7) Finally, issues relating to future regional and global financial, economic, and social architecture. If it is accepted that economic policy should primarily serve medium to long-term human and social policy goals, then it should follow that regional and global financial institutions like the IMF, World Bank, and ADB should be more accountable to human and social policy; they should also play subordinate roles to regional and global multilateral institutions that are primarily concerned with human and social policy issues (for instance the UNDP).
This may be threatening to the disproportionate power of the IFIs in the current global and regional multilateral system, but the existing status quo is threatening people’s livelihoods and right to sustainable development even more and cannot be defended any longer.

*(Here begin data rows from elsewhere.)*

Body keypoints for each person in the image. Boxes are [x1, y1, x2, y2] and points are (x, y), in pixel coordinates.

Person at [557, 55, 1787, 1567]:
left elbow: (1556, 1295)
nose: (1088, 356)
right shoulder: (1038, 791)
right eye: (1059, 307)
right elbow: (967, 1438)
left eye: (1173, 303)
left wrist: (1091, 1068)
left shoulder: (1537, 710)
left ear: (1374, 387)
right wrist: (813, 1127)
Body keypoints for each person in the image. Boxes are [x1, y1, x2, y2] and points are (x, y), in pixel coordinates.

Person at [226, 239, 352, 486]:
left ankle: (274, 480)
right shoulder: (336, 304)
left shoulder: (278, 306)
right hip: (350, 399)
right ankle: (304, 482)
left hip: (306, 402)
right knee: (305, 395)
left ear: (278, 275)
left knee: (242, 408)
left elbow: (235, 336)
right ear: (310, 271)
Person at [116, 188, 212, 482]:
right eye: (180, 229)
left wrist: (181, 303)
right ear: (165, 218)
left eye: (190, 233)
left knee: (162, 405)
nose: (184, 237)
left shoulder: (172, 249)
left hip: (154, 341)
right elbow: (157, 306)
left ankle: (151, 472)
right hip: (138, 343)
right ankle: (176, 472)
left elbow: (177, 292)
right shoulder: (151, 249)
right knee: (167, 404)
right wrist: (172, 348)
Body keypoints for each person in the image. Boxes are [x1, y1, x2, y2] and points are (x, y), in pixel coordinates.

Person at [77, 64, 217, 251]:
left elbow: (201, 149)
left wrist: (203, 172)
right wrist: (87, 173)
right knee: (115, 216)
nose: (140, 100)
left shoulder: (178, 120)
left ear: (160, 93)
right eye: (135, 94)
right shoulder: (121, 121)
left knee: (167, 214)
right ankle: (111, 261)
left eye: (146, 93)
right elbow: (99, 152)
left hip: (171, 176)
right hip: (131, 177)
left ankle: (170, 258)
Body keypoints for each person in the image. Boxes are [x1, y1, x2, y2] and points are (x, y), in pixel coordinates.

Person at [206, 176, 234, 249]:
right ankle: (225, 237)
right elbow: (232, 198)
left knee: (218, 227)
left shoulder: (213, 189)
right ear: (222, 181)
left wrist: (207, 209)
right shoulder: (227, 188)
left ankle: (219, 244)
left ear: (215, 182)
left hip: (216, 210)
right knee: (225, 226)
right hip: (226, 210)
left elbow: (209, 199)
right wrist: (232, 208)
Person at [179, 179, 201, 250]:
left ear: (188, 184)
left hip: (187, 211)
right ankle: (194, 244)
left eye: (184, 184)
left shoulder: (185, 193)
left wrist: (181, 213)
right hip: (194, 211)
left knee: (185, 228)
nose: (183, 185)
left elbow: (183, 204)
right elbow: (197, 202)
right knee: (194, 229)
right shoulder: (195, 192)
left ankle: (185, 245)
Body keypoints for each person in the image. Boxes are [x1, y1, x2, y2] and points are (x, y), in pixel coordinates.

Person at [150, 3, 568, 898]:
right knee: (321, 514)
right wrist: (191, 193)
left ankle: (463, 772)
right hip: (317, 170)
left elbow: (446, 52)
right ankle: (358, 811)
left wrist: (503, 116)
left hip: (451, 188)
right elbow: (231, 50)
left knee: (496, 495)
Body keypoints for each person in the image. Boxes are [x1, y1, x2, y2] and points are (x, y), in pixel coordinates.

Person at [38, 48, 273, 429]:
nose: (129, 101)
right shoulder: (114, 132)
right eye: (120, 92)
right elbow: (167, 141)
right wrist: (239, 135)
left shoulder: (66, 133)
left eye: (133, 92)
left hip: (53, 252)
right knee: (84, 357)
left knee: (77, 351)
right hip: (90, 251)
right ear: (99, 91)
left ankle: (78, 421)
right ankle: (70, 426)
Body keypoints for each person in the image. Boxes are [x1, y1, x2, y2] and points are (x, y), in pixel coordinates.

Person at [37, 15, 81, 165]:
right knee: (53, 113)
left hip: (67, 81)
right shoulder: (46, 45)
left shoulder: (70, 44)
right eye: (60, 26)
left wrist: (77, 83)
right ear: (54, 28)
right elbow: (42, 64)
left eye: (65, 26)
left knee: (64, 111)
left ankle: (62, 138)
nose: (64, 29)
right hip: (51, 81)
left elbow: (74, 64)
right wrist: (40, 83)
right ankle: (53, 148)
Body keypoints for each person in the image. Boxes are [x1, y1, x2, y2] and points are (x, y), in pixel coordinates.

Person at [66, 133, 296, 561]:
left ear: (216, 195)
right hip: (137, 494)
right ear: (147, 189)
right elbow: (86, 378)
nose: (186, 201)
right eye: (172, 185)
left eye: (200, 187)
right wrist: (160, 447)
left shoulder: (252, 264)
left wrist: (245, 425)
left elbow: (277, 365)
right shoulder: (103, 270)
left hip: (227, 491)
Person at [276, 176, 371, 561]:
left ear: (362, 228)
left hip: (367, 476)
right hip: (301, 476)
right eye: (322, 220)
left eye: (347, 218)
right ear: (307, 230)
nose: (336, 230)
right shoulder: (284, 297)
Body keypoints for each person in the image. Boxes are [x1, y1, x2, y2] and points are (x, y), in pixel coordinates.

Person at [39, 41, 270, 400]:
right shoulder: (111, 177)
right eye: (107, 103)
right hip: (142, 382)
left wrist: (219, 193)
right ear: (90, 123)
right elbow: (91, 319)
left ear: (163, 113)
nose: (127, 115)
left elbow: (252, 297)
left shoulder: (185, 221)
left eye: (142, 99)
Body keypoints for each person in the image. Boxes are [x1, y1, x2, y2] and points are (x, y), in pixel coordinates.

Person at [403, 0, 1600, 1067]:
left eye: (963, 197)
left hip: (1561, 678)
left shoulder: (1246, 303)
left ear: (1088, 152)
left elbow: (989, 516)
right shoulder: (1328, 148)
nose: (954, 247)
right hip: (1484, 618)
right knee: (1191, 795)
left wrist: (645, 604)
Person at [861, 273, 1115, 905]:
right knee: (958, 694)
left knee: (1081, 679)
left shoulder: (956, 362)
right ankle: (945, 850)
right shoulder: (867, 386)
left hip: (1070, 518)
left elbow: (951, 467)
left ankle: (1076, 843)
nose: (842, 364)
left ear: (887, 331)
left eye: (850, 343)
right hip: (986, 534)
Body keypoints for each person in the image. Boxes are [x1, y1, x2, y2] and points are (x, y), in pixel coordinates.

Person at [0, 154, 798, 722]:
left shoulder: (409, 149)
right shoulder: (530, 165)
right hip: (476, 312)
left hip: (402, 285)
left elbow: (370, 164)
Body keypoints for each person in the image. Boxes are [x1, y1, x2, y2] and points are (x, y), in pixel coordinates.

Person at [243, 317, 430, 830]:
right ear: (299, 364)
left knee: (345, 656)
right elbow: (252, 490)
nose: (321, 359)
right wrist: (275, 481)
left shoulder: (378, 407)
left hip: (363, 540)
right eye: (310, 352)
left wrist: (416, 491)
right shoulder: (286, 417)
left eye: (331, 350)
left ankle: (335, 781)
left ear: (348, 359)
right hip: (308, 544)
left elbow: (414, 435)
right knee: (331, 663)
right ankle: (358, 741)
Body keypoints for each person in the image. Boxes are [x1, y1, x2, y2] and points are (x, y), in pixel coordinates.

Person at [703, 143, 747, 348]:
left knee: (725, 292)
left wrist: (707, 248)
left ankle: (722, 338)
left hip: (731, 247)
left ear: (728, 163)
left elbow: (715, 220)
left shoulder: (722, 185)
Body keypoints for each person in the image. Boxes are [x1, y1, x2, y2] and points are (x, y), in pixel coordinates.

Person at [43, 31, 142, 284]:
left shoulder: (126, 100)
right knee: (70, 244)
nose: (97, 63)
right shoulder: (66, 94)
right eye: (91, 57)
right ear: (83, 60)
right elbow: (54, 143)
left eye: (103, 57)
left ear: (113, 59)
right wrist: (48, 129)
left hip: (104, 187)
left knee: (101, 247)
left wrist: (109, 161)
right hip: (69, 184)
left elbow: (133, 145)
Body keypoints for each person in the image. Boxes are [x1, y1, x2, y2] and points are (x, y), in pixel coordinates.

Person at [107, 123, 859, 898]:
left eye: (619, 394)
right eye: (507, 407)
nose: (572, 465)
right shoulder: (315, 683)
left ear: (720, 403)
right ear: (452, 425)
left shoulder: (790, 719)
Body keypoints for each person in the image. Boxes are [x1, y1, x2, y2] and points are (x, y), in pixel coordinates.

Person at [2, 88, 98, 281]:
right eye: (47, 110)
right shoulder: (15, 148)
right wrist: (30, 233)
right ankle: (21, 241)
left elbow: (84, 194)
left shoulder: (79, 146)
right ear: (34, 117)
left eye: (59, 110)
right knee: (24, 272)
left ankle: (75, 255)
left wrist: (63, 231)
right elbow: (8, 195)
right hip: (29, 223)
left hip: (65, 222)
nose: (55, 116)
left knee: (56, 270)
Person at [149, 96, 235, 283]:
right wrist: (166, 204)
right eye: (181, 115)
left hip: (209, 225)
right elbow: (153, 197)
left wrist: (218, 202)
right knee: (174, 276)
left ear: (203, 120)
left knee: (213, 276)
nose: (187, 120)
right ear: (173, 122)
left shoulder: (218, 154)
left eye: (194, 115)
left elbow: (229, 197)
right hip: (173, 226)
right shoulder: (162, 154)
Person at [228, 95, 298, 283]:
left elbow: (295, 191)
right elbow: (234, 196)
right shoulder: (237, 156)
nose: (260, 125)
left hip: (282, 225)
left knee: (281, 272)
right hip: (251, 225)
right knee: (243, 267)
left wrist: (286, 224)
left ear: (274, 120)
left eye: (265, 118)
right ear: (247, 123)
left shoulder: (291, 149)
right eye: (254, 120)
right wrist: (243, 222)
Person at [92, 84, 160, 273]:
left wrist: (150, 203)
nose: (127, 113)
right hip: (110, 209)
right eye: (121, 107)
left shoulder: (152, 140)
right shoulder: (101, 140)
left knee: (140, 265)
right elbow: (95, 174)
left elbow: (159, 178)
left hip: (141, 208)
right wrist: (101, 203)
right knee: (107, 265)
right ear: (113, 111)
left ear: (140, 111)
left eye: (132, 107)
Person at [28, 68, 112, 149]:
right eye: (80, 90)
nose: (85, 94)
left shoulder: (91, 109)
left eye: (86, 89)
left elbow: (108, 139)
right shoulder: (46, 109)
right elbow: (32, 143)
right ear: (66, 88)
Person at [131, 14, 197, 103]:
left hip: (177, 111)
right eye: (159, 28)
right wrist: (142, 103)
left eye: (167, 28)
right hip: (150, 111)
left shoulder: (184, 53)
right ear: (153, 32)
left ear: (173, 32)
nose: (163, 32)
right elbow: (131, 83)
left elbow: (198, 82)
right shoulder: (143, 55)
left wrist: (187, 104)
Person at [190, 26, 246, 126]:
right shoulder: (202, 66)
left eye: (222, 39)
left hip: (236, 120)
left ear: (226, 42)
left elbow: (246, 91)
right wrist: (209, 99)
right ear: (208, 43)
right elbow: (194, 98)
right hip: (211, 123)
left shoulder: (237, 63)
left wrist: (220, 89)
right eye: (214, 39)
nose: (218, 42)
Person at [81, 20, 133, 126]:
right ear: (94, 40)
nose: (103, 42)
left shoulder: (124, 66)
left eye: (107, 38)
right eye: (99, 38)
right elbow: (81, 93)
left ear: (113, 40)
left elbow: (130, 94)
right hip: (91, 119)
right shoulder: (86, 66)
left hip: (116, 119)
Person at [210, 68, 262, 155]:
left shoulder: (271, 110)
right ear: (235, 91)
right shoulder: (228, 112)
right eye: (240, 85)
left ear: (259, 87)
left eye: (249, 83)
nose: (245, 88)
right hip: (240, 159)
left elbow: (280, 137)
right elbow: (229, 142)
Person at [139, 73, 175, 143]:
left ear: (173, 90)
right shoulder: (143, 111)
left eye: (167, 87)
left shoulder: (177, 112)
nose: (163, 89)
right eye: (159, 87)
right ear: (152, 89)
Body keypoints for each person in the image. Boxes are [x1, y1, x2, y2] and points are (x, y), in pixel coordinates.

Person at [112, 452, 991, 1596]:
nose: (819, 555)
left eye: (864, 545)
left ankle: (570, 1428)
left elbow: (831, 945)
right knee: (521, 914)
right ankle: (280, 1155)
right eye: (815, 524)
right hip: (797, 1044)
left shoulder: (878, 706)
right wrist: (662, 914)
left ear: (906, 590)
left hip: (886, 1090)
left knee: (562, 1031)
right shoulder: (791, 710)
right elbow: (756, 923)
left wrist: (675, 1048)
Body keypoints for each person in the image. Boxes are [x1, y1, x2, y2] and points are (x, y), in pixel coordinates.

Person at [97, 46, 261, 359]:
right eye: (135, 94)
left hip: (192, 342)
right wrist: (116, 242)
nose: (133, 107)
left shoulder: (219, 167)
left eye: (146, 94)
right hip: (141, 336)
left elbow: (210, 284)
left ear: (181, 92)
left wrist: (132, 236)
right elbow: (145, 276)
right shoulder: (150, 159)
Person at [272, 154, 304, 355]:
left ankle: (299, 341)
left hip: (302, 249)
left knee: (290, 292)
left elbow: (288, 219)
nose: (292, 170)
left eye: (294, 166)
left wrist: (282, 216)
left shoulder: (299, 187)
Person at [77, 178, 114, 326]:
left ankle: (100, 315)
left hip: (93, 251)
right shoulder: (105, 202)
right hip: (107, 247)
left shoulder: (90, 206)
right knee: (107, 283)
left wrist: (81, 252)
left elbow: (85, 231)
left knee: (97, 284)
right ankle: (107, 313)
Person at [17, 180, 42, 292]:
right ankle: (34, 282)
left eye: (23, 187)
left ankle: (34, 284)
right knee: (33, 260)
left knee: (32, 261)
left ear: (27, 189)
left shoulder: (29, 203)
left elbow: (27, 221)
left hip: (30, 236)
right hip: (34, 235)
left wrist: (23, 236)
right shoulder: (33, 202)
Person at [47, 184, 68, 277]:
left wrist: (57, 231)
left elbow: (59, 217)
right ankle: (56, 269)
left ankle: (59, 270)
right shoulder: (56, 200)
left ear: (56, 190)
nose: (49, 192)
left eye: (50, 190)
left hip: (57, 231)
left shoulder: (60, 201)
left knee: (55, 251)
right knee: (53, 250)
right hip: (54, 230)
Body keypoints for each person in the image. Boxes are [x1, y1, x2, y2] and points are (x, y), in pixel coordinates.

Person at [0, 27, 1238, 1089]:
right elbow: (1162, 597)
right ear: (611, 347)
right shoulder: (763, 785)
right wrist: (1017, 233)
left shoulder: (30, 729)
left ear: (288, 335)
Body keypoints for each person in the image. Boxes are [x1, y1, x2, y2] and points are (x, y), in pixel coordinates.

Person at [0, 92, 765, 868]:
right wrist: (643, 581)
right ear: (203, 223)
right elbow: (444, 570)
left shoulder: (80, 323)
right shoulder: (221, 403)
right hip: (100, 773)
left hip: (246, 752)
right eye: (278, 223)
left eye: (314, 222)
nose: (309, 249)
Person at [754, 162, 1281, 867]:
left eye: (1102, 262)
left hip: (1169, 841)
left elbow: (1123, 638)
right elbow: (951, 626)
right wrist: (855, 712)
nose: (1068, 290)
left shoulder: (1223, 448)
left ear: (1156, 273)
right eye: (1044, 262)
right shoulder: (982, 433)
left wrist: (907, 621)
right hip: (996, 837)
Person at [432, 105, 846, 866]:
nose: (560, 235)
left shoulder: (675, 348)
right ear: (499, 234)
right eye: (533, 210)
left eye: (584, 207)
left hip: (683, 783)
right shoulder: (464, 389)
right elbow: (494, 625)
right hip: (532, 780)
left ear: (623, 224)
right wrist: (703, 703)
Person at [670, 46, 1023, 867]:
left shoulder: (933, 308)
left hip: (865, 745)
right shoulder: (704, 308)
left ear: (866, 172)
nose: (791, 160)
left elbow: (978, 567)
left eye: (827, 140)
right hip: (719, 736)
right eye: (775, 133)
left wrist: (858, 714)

In many areas today, the tail is wagging the dog. This situation needs urgent reversal if we are seriously interested in sustainable human development – we need a human policy dog which is clearly able to lead and stay in control of its economic tail.
To do this we need:
1) the subordination of the IFIs to the UN agencies: civil society groups do too little to strengthen the UN system;
2) To push the IMF back to its original narrow surveillance function and to be more transparent in its operations;
3) to make clear the reasons to be sceptical about the likelihood of Wolfensohn’s new rhetoric about the Bank being implemented:
a) the mandate/charter restricts Bank actions;
b) the ratio of economists to social scientists is 28:1, and the non-economists are also not very progressive from a political economy perspective;
c) health and education are not valued in themselves, but only as contributors to productive activity (so the Bank’s approach to issues such as disability, HIV/aids is half-hearted);
d) the Bank’s fundamental schizophrenia about its identity – between a Bank and a development institution, as highlighted starkly on the debt question;
e) Bank chief economist Joe Stiglitz has been making interesting speeches, but there is a disconnect between his role and the Bank’s operations. It is convenient for Wolfensohn to have Stiglitz there and vice versa. Wolfensohn is only likely to tinker at the margins: to go further would be to question his whole life’s work;
f) the Managing Directors at the Bank have most of the power;
4) to place the Bank and Fund’s roles in proper perspective and put more emphasis on the G7, BIS, private banks etc;
5) to tackle the causes and consequences of overconsumption in the North.